Metro

Holdout juror apologizes after acquitting gallery big of De Niro theft

Sorry, Bobby!

“Tell De Niro I’m sorry,” the last holdout juror said after buckling under pressure from screaming female jurors this morning and acquitting the former director of Manhattan’s Salander-O’Reilly Gallery of stealing $77,000 in paintings from the “Raging Bull” actor.

“I tried to get the conviction. It was hopeless,” said the juror, Stanley Cohen, speaking to reporters right after his verdict — and blaming an “agitated,” name-calling quartet of women for bullying him off his vote.

“The other women were all saying they were losing money,” Cohen, 57, of Morningside Heights, griped.

“I apologize to Mr. De Niro,” the guilt-wracked juror said. “I will see him in the movies.”

Jurors did convict disgraced director Leigh Morse, 54, today of helping her boss defraud other art owners in a massive, $120 million scam scheme — she’ll face up to four years for that conviction at sentencing.

But the panel acquitted on the De Niro art heist after almost deadlocking 11-to-one, and Cohen told reporters that he was that last holdout — only caving this morning in clearing Morse of ripping off the actor.
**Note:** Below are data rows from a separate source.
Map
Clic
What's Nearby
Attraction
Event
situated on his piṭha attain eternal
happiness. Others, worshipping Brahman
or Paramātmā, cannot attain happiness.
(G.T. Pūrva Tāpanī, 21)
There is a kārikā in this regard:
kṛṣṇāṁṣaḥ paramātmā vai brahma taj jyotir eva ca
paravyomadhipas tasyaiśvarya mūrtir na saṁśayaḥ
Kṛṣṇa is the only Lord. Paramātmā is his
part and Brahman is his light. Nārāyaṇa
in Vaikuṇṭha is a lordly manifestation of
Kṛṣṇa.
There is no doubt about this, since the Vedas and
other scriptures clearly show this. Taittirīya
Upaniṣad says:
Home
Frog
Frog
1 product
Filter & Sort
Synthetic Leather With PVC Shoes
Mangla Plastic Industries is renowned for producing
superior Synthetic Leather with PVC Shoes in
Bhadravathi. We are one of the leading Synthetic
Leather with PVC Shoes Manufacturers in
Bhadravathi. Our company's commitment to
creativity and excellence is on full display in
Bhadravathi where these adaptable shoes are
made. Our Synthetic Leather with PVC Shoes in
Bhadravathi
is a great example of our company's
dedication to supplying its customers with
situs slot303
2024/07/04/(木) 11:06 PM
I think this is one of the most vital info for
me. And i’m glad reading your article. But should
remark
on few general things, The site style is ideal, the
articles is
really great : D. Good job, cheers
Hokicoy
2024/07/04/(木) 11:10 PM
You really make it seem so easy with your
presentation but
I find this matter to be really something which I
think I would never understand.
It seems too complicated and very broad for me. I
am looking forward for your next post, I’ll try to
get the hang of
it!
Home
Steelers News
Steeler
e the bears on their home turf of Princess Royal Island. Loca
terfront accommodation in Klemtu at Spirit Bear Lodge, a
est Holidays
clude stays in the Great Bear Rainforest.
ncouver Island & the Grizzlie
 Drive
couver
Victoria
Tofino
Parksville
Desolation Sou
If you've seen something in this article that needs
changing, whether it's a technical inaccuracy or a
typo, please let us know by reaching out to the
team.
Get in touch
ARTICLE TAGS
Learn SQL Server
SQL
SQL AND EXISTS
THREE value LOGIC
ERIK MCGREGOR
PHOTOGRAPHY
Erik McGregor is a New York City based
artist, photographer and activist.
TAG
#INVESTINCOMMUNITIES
“I could have hung the jury. I thought she was guilty,” said Cohen.

The panel’s four women were convinced from the start that Morse might have figured her boss, convicted swindler Lawrence Salander, would eventually pay the actor back.

Defense lawyer Andrew Lankler had argued that there was insufficient evidence to prove that in 2007 she committed grand larceny by permanently depriving the $77,000 sale proceeds from two works by the actor’s late father, noted abstract painter Robert De Niro, Sr., whose estate the actor managed.

Prosecutors Micki Shulman-Hendricks and Kenn Kern had countered that the theft was indeed intended as permanent. Morse was owed a whopping $300,000 in commissions by her boss, and had just planned to keep De Niro’s money and whatever else she could get her hands on before jumping ship, prosecutors had argued.

Cohen told reporters he only buckled after pressure from the four women on the jury became “unbearable.”

“One of them blew up on me — she said I was a child. The women were very emotional; they resorted to name calling. I have never been so tired in 24 years after a day of doing this,” he said.

“I wanted to convict,” he added. “How did she know Larry [Salander] would pay him back? I’d like to apologize to him,” Cohen said. “His daddy didn’t want anyone but his son to get that money. Stealing from a rich man is still a crime.”

De Niro had taken the stand against Morse in Manhattan Supreme Court three weeks ago, testifying he was never told of the sales — though he conceding that he hadn’t kept a close eye on his father’s paintings because he simply trusted the gallery to do the right thing.

De Niro was not to blame, Cohen noted. “He had the restaurants; he has kids; he’s making movies. It didn’t hurt him that he didn’t remember everything. He is a very busy man.”

As for De Niro himself, “I thought he was very charismatic,” Cohen said. “He is a rumpled old guy, and his charisma was palpable.”